**Data extracts**
================

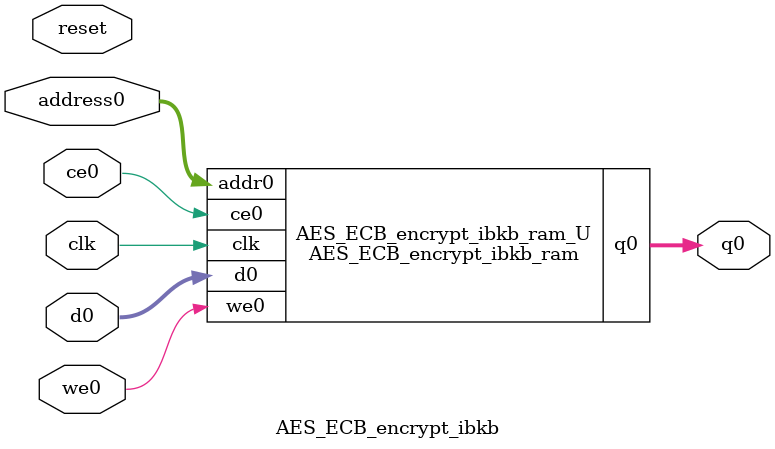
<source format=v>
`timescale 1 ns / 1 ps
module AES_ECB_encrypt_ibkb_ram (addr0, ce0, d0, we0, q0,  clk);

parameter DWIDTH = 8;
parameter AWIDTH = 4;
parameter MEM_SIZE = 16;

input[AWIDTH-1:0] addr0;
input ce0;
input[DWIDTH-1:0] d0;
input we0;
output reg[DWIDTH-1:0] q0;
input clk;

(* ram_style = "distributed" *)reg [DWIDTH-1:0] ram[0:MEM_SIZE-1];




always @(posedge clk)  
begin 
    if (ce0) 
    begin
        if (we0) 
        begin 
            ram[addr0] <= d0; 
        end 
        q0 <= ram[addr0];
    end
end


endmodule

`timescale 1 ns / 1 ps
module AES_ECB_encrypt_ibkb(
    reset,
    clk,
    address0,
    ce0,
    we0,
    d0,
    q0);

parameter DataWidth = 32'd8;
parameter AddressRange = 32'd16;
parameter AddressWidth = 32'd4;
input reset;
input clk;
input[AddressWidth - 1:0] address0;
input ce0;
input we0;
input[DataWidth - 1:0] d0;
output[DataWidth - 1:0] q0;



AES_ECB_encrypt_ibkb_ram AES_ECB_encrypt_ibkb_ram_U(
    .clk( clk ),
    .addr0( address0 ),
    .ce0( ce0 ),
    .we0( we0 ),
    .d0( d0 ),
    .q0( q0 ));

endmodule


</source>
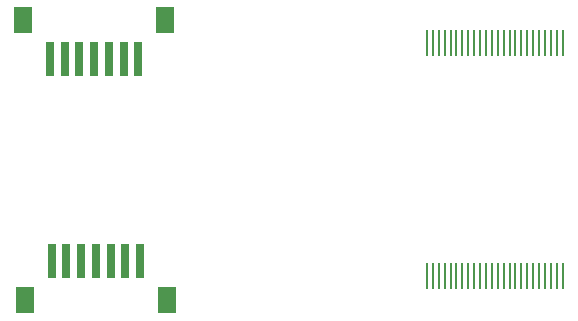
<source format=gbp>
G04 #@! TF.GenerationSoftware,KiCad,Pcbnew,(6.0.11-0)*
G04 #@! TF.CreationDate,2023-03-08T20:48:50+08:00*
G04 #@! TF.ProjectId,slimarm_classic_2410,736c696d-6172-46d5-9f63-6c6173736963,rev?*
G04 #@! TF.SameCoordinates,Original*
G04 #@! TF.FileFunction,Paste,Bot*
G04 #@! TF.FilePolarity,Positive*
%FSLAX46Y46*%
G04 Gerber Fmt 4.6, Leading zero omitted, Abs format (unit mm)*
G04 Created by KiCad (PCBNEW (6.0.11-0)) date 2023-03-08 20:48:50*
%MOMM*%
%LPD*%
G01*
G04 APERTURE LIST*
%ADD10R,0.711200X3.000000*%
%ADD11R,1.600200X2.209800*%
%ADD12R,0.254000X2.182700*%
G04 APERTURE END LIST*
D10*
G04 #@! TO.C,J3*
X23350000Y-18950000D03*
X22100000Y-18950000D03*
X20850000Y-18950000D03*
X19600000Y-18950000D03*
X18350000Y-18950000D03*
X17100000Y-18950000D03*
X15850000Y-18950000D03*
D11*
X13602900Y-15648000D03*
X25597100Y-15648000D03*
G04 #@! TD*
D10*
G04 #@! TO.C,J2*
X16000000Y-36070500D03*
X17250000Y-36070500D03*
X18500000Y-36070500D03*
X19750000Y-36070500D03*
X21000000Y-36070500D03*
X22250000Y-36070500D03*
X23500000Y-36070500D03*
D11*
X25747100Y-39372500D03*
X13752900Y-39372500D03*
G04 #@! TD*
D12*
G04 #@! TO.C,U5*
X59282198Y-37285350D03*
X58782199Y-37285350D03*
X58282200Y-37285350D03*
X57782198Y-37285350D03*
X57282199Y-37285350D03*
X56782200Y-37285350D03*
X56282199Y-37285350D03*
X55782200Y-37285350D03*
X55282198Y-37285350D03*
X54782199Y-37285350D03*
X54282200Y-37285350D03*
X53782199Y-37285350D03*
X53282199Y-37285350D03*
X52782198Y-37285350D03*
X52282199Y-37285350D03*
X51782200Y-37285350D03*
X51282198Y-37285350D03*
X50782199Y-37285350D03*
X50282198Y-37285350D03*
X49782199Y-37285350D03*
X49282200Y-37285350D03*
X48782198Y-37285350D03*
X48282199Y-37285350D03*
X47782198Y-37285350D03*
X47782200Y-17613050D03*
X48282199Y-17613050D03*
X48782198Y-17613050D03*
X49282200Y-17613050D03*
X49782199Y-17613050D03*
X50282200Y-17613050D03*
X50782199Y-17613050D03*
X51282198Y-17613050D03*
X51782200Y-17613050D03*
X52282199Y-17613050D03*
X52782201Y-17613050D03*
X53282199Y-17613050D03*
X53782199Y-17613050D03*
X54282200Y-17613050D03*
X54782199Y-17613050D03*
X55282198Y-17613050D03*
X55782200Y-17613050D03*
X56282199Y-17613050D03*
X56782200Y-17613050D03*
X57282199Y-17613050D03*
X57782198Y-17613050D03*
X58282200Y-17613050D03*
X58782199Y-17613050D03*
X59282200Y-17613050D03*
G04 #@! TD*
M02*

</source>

================

**Work required**
Go through the entries above and count the lines containing the string "parameter". Give only that number.

**Task response**
6